Türkiye ortalama yüzde 5, enerji piyasası da ortalama yüzde 4,5-5 seviyesinde büyüdüğünü belirten Bakan Albayrak, "Bu minvalde aynı noktada yer almış. Bir yandan bunu sağlamamız lazım. Bir yandan piyasaların daha şeffaflaşması, gelişmesi lazım daha öngörülebilir olması için atılması gereken adımları ciddi şekilde atmaya devam etmemiz lazım. Bunu yaparken geçmişten gelen birçok konu var. Enerji ve Tabii Kaynaklar Bakanlığı çok geniş bir bakanlık olduğu için bugüne kadar yapılanlar ötesinde çok fazlasını yapma konusunda omzumuzda çok büyük yük var. Çünkü, Türkiye bölgede sadece ve sadece bir anlamda rol model olan bir ülke değil.
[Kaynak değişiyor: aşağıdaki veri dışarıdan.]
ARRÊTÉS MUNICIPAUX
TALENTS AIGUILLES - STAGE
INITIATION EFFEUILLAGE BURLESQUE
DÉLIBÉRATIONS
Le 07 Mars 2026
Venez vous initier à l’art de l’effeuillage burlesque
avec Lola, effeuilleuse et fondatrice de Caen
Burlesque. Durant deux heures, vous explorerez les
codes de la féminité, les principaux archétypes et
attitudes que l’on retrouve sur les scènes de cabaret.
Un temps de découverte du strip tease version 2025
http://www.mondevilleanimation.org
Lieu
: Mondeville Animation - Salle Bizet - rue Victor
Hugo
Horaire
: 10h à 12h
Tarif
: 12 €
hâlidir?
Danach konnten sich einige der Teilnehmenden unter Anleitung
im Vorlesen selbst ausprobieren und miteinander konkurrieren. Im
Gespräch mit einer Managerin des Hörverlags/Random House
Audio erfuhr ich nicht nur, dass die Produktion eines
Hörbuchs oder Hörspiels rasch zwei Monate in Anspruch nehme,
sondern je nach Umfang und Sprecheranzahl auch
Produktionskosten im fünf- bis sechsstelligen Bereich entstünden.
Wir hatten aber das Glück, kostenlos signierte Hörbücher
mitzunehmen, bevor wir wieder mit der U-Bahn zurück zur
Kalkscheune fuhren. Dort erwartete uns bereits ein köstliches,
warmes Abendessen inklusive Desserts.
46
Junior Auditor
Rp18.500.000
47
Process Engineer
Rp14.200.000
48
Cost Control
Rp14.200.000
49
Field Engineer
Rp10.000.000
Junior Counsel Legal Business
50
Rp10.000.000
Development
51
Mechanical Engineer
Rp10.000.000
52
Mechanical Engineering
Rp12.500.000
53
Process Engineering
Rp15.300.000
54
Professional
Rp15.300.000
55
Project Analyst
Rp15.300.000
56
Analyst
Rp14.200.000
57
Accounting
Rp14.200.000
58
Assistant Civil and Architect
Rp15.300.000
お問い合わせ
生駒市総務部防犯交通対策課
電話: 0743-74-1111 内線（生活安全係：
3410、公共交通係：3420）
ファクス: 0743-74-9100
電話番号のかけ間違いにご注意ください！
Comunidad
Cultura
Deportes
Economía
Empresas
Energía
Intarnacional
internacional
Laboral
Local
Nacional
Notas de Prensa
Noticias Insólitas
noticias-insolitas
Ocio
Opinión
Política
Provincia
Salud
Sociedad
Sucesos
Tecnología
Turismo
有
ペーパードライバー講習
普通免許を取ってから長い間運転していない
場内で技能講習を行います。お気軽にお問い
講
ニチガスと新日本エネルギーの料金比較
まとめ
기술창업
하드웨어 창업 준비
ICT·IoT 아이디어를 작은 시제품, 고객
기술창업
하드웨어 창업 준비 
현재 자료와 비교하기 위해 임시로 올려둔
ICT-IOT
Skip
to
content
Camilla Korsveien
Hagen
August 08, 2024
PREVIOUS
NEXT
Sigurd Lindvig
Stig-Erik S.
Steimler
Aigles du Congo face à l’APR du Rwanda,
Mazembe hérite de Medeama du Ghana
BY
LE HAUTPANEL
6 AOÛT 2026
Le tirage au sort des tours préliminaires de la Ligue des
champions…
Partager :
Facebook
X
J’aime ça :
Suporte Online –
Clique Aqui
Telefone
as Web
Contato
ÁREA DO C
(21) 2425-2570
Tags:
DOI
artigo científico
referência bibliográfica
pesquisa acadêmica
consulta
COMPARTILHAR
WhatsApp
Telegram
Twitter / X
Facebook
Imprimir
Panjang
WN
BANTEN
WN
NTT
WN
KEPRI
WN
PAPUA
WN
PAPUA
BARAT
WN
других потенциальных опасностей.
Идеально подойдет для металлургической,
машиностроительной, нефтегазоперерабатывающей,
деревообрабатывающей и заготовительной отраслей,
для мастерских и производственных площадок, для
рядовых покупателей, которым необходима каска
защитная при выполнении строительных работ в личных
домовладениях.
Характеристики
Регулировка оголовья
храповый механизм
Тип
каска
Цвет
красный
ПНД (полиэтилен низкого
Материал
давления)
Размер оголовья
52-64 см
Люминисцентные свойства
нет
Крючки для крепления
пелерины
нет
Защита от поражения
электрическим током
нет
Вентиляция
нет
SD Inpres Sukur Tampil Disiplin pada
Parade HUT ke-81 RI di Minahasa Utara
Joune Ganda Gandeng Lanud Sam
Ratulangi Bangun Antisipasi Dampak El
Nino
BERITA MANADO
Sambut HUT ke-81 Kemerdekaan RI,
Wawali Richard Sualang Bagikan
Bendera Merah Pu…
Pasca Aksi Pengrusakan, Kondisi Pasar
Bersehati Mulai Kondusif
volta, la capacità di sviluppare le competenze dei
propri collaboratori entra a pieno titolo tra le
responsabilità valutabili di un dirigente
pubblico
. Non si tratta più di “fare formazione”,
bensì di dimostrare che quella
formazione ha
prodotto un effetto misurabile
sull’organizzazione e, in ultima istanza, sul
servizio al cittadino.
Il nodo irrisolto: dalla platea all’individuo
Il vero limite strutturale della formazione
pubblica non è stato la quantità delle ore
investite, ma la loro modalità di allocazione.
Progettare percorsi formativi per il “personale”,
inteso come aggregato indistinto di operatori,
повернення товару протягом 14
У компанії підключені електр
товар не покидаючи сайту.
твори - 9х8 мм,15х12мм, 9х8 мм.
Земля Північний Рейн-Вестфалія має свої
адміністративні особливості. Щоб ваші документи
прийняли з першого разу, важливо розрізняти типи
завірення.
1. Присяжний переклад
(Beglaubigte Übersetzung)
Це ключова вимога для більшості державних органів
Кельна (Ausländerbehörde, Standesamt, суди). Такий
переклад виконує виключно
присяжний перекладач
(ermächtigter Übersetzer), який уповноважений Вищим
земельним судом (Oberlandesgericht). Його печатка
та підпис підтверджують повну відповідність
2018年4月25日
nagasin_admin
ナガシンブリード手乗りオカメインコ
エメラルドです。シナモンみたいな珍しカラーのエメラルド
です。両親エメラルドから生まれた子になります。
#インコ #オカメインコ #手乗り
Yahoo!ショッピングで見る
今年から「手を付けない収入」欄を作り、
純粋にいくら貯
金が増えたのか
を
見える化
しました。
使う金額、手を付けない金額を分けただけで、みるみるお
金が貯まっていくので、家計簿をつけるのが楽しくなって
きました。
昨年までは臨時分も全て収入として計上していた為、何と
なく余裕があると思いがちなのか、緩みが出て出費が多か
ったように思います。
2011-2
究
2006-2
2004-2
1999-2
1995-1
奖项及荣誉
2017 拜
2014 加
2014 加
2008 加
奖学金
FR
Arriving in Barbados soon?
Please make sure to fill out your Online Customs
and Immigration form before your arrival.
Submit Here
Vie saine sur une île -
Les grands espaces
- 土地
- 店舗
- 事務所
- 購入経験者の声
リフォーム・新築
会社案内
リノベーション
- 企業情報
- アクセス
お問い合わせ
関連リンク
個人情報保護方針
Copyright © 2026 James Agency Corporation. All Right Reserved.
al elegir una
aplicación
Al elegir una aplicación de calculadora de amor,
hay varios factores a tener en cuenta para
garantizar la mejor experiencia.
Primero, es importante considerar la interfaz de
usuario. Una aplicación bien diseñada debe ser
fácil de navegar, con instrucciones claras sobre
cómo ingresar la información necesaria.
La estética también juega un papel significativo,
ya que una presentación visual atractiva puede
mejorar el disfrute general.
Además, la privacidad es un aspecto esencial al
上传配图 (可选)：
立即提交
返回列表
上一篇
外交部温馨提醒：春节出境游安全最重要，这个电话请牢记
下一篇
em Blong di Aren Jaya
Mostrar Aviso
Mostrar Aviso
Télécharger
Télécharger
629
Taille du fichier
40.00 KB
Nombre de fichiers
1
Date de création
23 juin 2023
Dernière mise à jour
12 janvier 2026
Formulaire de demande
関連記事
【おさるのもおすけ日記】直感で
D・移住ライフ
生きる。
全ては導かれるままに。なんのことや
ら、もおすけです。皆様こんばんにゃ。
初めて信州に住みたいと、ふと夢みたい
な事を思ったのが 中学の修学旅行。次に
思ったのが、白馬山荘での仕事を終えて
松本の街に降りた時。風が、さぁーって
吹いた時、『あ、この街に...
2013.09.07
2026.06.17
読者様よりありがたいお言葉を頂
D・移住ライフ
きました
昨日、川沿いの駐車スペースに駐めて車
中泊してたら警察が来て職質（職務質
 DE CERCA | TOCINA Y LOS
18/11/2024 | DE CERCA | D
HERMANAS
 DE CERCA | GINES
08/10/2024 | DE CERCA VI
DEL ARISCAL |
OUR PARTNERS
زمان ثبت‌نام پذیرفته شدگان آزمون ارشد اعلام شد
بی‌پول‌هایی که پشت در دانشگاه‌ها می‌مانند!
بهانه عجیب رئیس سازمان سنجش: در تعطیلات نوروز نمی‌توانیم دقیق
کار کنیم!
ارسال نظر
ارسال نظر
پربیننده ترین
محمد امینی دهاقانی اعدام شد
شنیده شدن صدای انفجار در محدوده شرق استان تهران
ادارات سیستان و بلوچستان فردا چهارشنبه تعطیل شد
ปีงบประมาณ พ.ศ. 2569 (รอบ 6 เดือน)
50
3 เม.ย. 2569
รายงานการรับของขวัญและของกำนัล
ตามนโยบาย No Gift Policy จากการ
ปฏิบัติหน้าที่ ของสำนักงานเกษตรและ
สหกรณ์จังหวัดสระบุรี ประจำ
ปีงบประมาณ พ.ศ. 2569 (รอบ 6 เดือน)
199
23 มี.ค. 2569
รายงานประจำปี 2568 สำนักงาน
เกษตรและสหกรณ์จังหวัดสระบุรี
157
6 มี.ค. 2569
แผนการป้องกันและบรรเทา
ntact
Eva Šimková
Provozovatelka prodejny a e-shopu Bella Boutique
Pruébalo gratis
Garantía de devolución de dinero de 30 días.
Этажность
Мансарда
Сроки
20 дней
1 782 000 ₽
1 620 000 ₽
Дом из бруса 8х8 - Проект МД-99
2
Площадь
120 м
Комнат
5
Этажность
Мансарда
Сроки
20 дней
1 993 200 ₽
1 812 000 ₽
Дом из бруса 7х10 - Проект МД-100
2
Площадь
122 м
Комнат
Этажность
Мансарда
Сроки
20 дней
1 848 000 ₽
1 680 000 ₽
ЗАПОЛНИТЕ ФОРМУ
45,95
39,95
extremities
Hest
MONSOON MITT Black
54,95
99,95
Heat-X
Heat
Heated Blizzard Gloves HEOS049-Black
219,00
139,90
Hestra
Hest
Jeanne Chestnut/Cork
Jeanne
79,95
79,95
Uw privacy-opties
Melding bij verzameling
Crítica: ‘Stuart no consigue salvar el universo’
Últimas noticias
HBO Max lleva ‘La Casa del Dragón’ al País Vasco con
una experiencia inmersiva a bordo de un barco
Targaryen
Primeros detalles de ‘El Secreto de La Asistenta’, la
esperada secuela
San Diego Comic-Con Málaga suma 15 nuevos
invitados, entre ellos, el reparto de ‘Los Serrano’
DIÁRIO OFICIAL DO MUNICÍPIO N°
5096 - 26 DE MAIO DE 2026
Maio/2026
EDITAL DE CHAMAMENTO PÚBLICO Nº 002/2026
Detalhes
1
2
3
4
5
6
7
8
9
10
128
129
Demokrasisiyle, halkın devlete sisteme katkı ortaya koyacak her türlü sivil toplum iradesini ortaya koymasıyla, serbest rekabet şartlarıyla, özel sektörün yerli ve yabancı sermayenin gelip çok rahat iş yapma kapasitesiyle belki de bölgedeki ilk ve tek ülke." değerlendirmesinde bulundu.